The 80s was a complex time for vampiric media. On the one hand, they were more popular than ever in the mainstream. Anne Rice would go on to write follow-up books for Interview with the Vampire, first with The Vampire Lestat in 1985 and then Queen of the Damned in 1988, books which would continue to feature mostly gay characters. In film, cult vampire classics that came out at this time featured conflicts in the same vein of Carmilla, flipping the sexual vampire on its head. In 1983 film The Hunger, bisexual vampires lived a decadent life before meeting a grisly end. In the 1985 movie Fright Night, a young naïve boy is turned into a vampire. The 1986 film Vamp featured a group of horny teen boys meeting their doom at the hands of vampires. In 1987, The Lost Boys were wild immortal party boys seeking to break up the traditional family image.
On the other hand, tragically, the AIDS crisis was to leave its mark on vampire culture. In his 1993 book Hollywood Gothic: The Tangled Web of Dracula from Novel to Stage to Screen, cultural historian David J. Skal wrote that “when the definitive anthropological history of the AIDS epidemic is finally written, the irrational, vampire-related undercurrents of scapegoating, blood superstition, and plague panic will no doubt be prominent considerations.” This could be reflected in another stand out piece of vampiric cinema – in the 1998 film Blade, the title character takes a preventative serum to control his thirst for blood, in the same way people who were HIV-positive at that time were starting to take medication to prevent AIDS.
By the time the 90s rolled around, the AIDS crisis was more under control, and LGBT characters were finally beginning to become more prevalent in popular culture. Subsequently, gay vampire culture flourished, securing their place in modern culture. The idea of the ‘good’ vampire started to emerge – one example was Ulysses G. Dietz writing a series of books about a gay vampire who leads an otherwise normal life, outside of killing homophobes. The vastly popular Buffy the Vampire Slayer (1997-2003) has probably one of the best portrayed gay characters in television history in the form of Willow, played by Alyson Hannigan. Though she isn’t a vampire, Willow is Buffy’s best friend who ends up coming out as gay halfway through the series. Interview with the Vampire finally got its cinematic adaptation after being in development for years, which received mixed to positive reviews.
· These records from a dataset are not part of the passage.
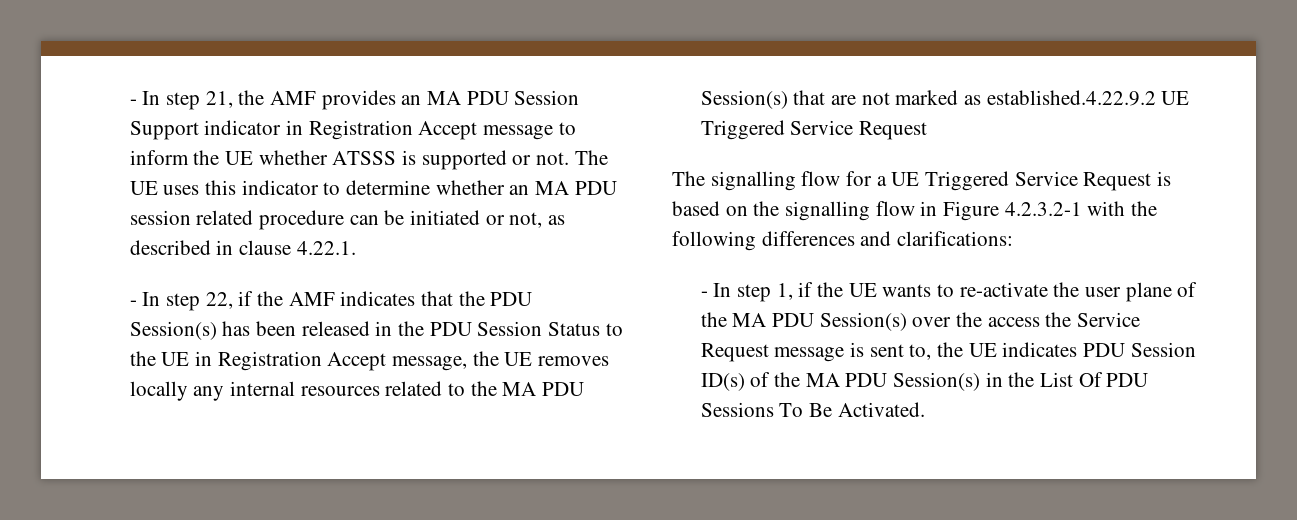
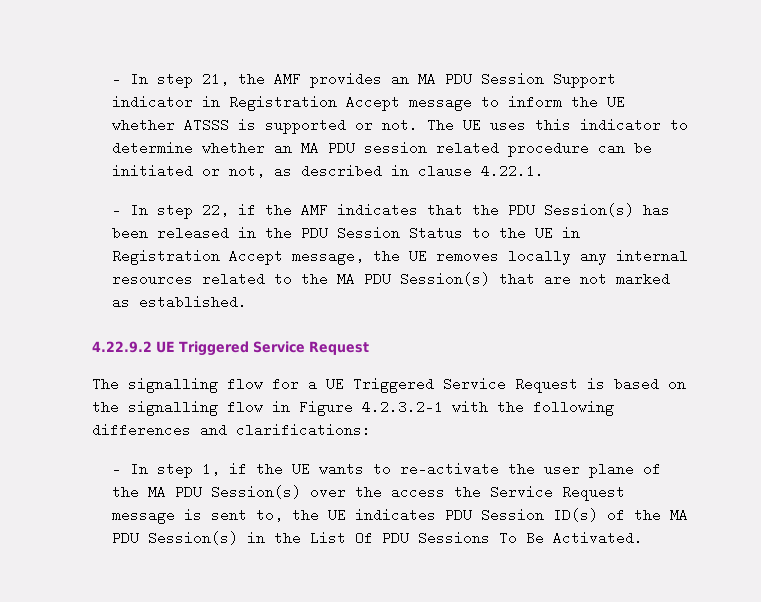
[986,90,1156,106] established.4.22.9.2 -> [138,295,247,309] [92,341,152,353] established. // 4.22.9.2

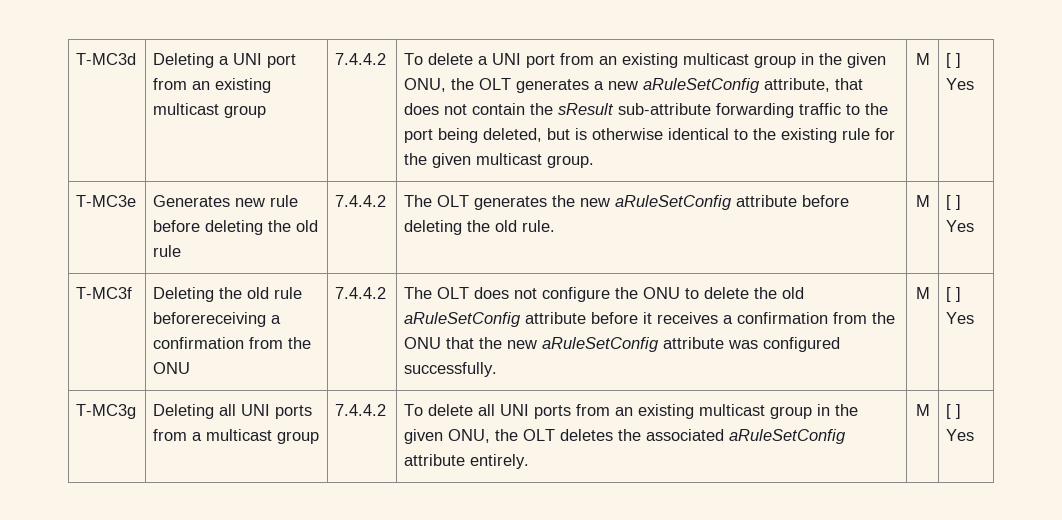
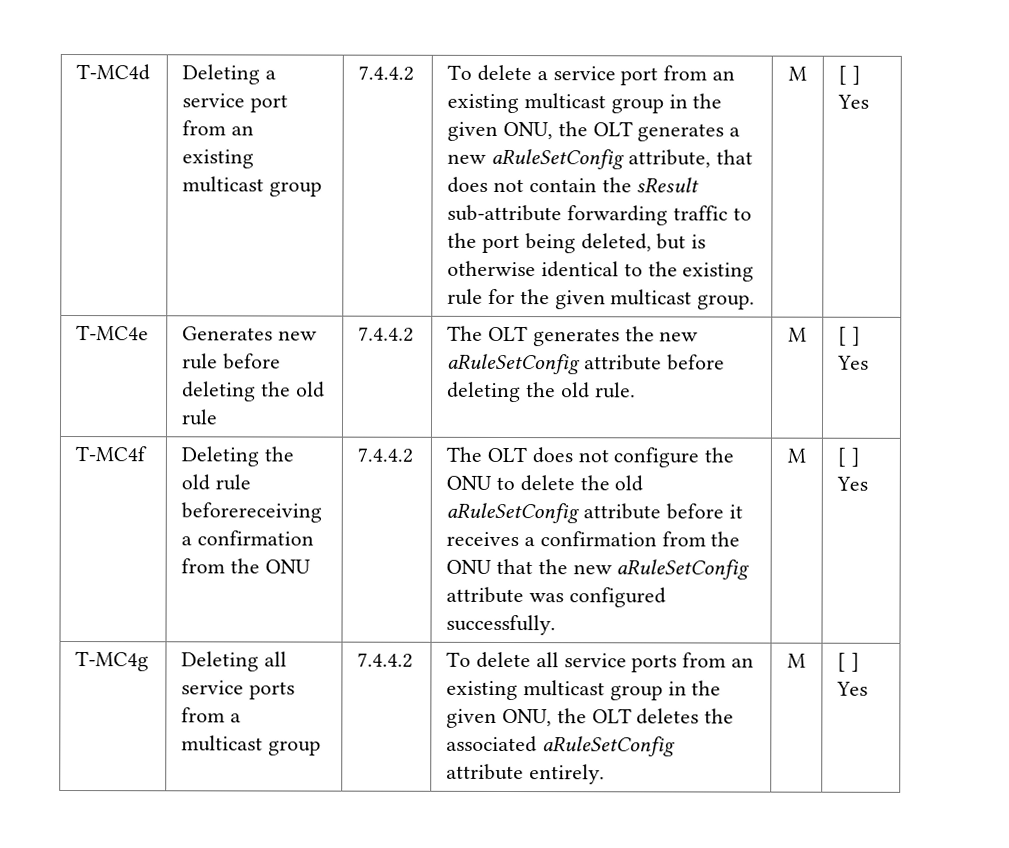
[76,53,137,65] T-MC3d -> [76,64,151,81] T-MC4d
[233,53,263,65] UNI -> [182,93,246,108] service
[492,53,522,65] UNI -> [552,66,616,81] service
[76,195,137,207] T-MC3e -> [76,325,150,341] T-MC4e
[76,287,133,299] T-MC3f -> [75,446,148,462] T-MC4f
[76,404,137,419] T-MC3g -> [75,651,150,672] T-MC4g
[241,404,271,416] UNI -> [181,680,245,695] service
[500,404,530,416] UNI -> [563,653,627,668] service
Though it has been with us for a long time, vampire media has cemented itself in the modern landscape. However, while straight vampires do exist, like in the Twilight franchise written by Stephanie Meyer, more often than not, vampires have proven to be profoundly gay. True Blood has very sexual themes and frequently features LGBT characters – even if you haven’t seen the series, the scene of Lafayette laying the smackdown on homophobic rednecks was a popular clip on the internet when it came out. Indeed, it really does appear that vampires seem to work best when sucking blood is a thinly veiled metaphor for- you get the idea.